PhD Opportunity: Structural and Functional Analysis of Metabolic Serine Hydrolases Regulating Dynamic S-acylation

Protein function is tightly controlled in cells to ensure physiological processes are correctly coordinated. One way that proteins regulate their function is through the addition of chemical groups that affect their activity. Fatty-acids are one type of chemical group that are reversibly attached onto proteins in a process termed S-acylation (palmitoylation).

This process is important for human health, as dysregulated S-acylation is linked to diseases such as cancer and diabetes, and brain disorders such as schizophrenia, Huntington’s disease and Alzheimer’s disease. A group of enzymes called ‘ABHD’ proteins have been discovered recently as novel regulators of dynamic protein S-acylation.

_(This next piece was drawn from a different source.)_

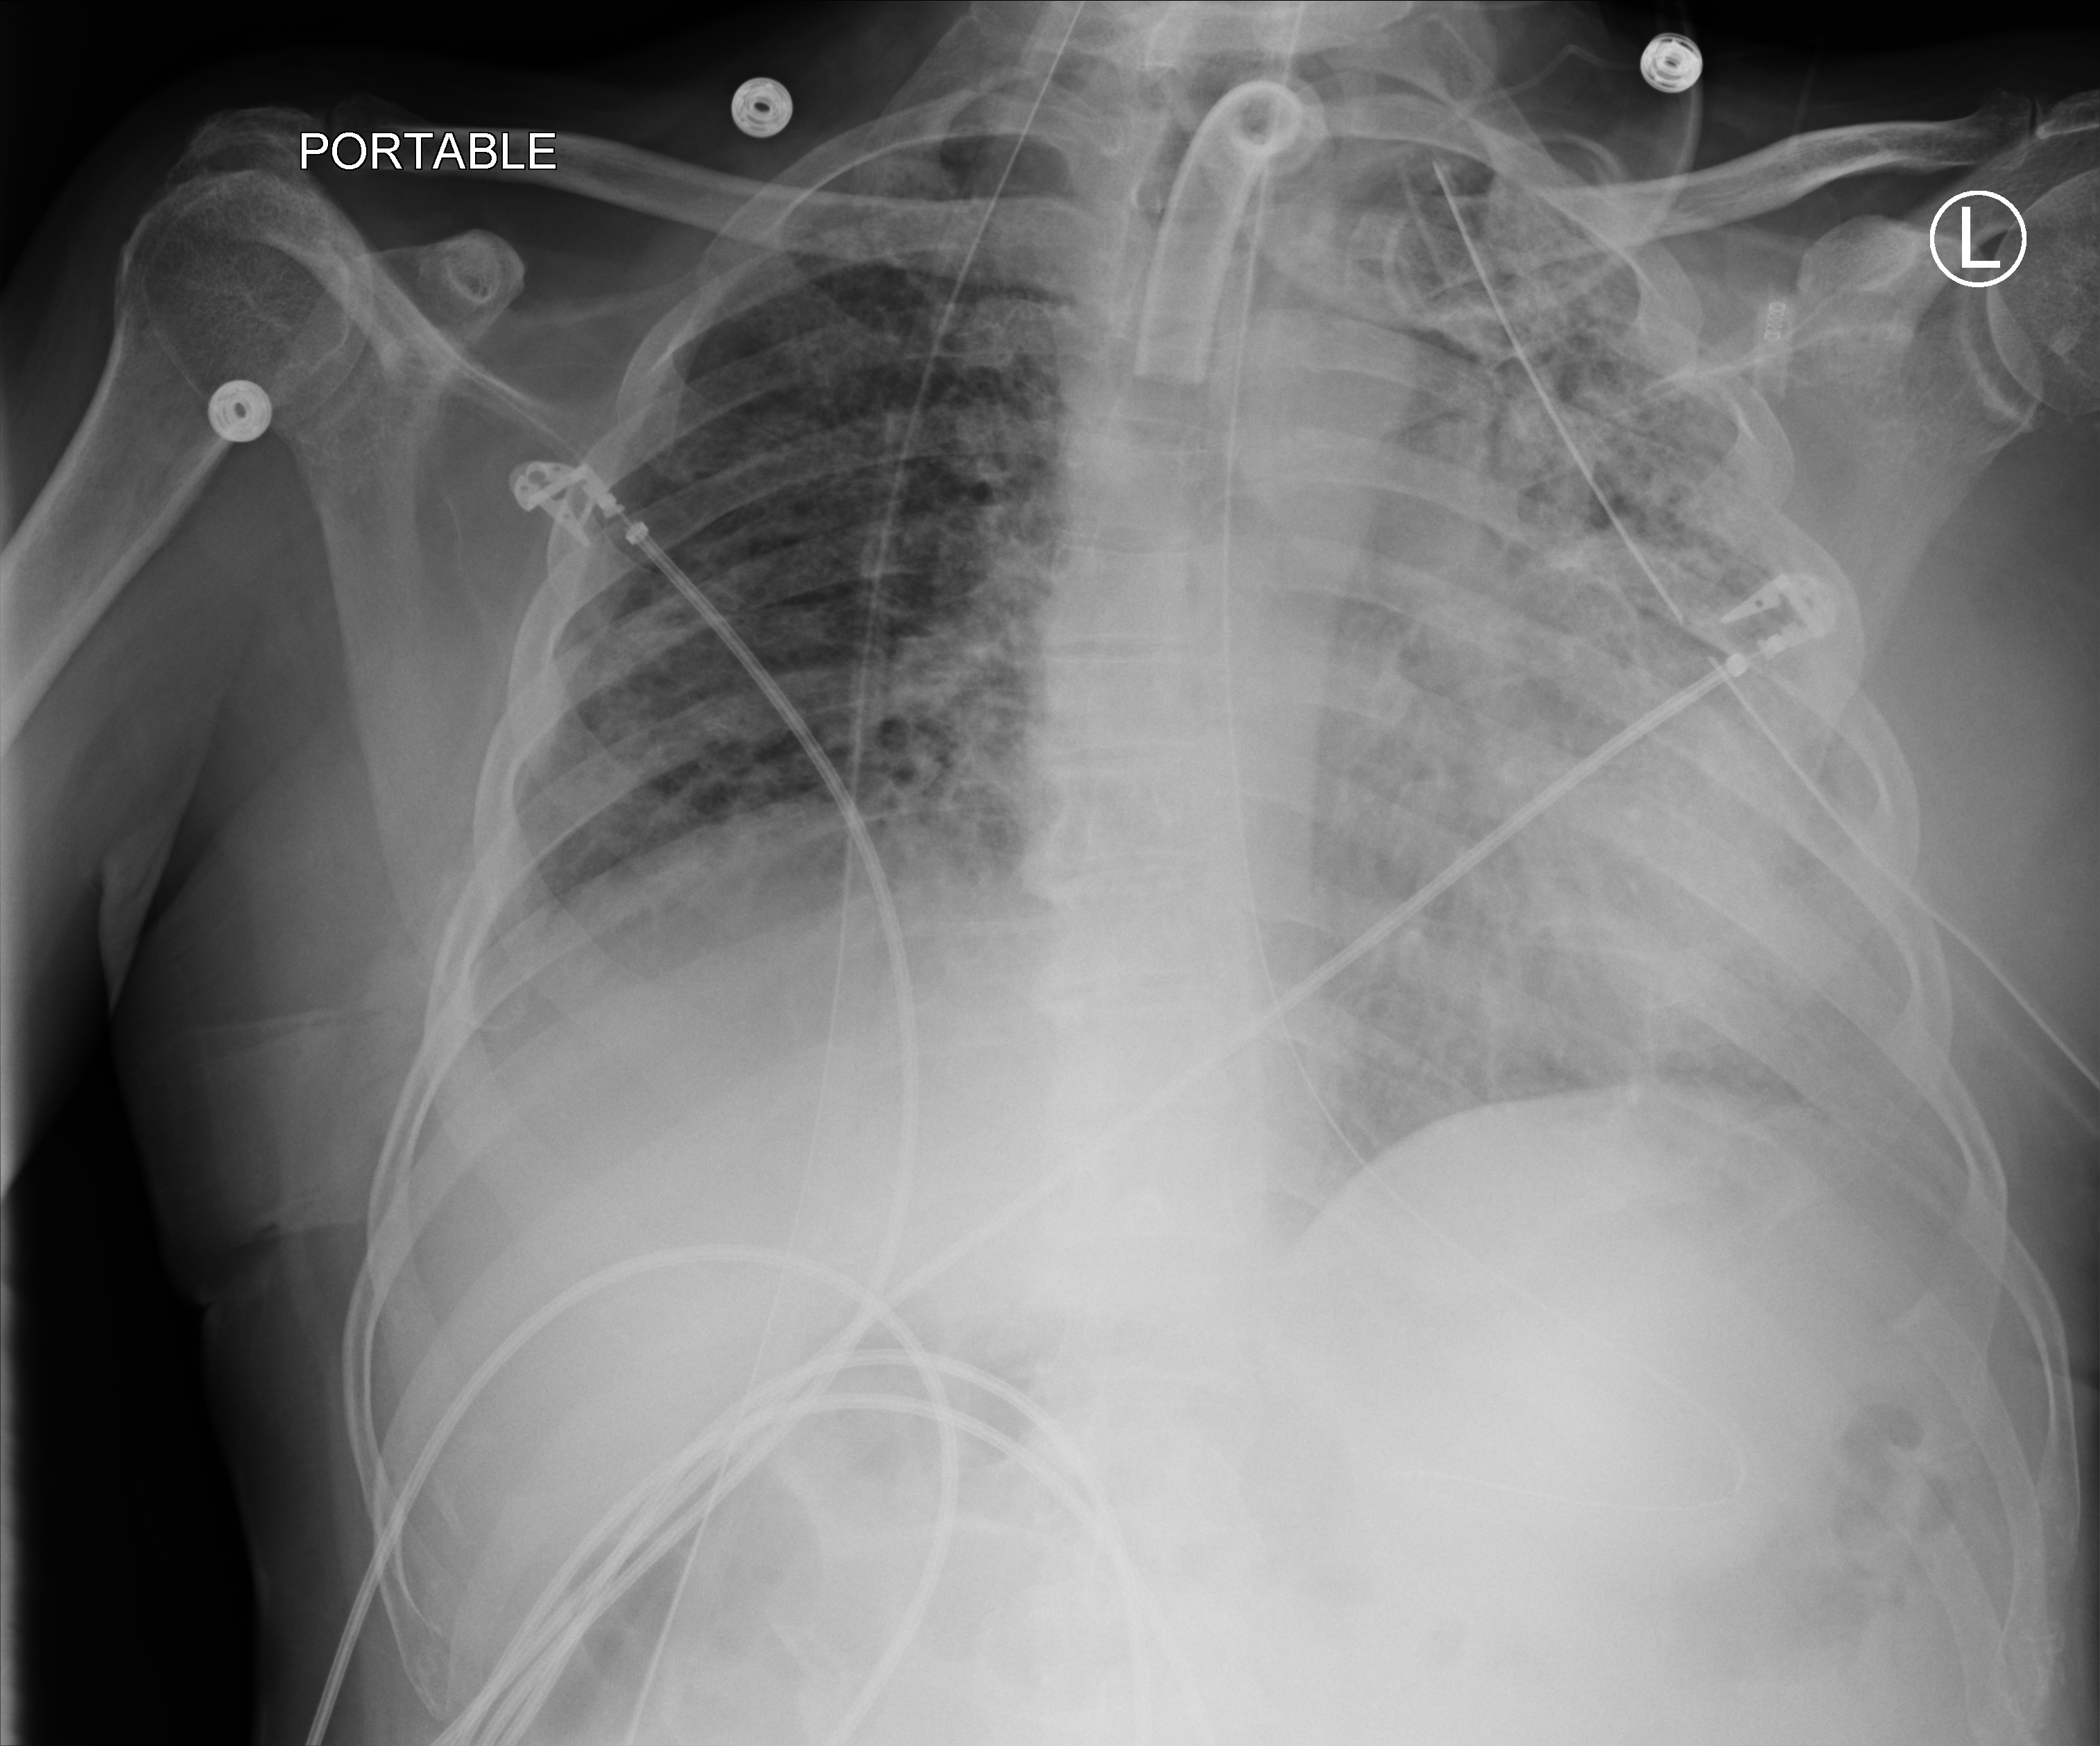
Portable chest radiograph; anteroposterior (AP) projection. Patient hospitalised with COVID-19; male, aged 18–59 years.
Admission-level facts for this patient (not findings on this image; timing relative to this image not recorded): length of hospital stay: 83 days; chronic kidney disease (admission record): no.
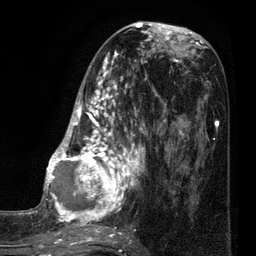
Breast MRI (dynamic contrast-enhanced), one axial slice. Position 36 of 80 along the scan axis. Cropped to one breast. Dynamic contrast-enhanced series, time point 2 of 7 at this slice position (early post-contrast). 3 T. TE 2.1 ms, TR 5 ms. 2 mm slice thickness. 256 × 256 image matrix, field of view 160 × 160 mm. Female patient.
Annotated regions visible in this slice (semi-automatically segmented with operator editing):
- enhancing-tissue mask used for the functional tumour volume (all voxels passing the contrast-enhancement thresholds inside the analysis volume; usually the tumour): bounding box (x1, y1, x2, y2) in pixels: (35, 38, 161, 249)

It is important to identify the proteins these ABHD enzymes modify to explore their potential to be targeted in new drug treatments.

This multi-disciplinary project will combine computational chemistry (including bioinformatics, comparative modelling and molecular dynamic simulations) with recently developed chemical-biology techniques, and cell and molecular biology, to determine how ABHD enzymes coordinate this essential process and to develop compounds that modulate the activity of ABHD enzymes.

Ultimately, this research will explore the potential of these ABHDs as therapeutic targets for the discovery of novel drugs to treat a range of diseases that threaten global human health.